Chile also has its Green Tax law and fuel economy label scheme. Regarding the former, the ministry is drafting a proposal which updates the law, applying it to light and medium vehicles.
Due to the advanced technological developments, a small fraction of the car brands in the country could face complications. However, most brands will be able to comply to the law, according to automotive trade chamber (Cavem) president Carlos Dumay.
Meanwhile, energy & transportation ministry, the telecommunications ministry, and the environment ministry have come together to develop the country's National Electromobility Strategy.
This initiative aims to ensure that 40% of private vehicles and 100% of public transportation vehicles are electric by 2050. It also seeks to reduce energy demand by 20%, as well as mitigate greenhouse gases.
In July 2018, Chile commissioned Chinese EV manufacturer BYD to provide 100 K9FE fully-electric buses for the country, the largest order of its kind in the Americas. The vehicles will carry the latest technology in BYD batteries, and will be operating thoughout the country by the end of November 2019. The operation is also being supported by international energy distributor Enel.
The incorporation of e-buses makes Chile one of the pioneers of urban electric mobility in Latin America, serving as a model for other markets.

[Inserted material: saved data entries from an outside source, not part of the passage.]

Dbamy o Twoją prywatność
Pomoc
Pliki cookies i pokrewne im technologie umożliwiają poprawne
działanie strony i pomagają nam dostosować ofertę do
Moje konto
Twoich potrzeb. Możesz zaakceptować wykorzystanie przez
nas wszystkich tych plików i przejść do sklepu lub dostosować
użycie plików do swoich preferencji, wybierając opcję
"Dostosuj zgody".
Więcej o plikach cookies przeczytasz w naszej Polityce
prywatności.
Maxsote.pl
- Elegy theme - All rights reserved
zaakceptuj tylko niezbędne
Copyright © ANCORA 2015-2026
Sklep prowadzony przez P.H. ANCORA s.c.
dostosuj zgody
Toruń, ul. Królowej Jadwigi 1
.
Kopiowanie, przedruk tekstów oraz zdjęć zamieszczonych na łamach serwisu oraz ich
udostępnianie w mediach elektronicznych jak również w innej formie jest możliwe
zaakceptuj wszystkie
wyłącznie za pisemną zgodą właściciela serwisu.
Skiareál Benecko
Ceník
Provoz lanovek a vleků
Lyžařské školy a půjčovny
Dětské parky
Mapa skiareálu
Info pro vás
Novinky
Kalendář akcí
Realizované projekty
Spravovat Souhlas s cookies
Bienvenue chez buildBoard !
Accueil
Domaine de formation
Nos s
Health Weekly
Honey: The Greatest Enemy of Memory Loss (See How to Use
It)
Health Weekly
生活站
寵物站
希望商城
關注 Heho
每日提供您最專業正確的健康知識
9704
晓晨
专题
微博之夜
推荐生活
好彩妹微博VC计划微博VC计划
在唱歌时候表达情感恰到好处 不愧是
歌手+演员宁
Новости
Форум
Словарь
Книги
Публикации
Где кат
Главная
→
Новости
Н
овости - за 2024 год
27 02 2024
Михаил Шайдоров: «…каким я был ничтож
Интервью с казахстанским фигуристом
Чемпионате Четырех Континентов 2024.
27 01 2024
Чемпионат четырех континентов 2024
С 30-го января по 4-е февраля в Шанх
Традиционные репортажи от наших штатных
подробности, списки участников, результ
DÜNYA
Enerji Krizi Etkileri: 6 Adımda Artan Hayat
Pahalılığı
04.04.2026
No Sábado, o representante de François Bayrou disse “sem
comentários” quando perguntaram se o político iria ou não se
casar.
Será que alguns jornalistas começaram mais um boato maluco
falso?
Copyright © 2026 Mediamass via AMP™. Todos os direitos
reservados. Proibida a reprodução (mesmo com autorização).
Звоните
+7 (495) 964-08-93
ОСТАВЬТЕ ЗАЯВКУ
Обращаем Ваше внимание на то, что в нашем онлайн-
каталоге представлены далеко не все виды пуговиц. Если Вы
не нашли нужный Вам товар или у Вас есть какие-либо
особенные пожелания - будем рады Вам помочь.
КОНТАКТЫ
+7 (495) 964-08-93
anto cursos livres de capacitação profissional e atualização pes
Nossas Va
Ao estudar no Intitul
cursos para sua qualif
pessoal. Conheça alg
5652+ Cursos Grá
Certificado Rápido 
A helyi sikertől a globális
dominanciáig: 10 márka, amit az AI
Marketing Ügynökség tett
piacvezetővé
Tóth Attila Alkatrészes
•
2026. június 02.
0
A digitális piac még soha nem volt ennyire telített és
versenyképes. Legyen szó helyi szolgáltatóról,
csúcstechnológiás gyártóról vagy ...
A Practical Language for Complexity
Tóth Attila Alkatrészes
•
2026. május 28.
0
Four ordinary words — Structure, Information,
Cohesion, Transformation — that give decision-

Safety standards are evolving. In more and more Latin American countries, large companies are moving away from cheap models with little safety equipment and are now preferring international safety standards for their whole fleets (including ABS, airbags, seatbelts for all seats).
It's early days for carsharing on most of the Latin American continent but interest is growing, helped by traffic congestion and rising environmental awareness in large cities.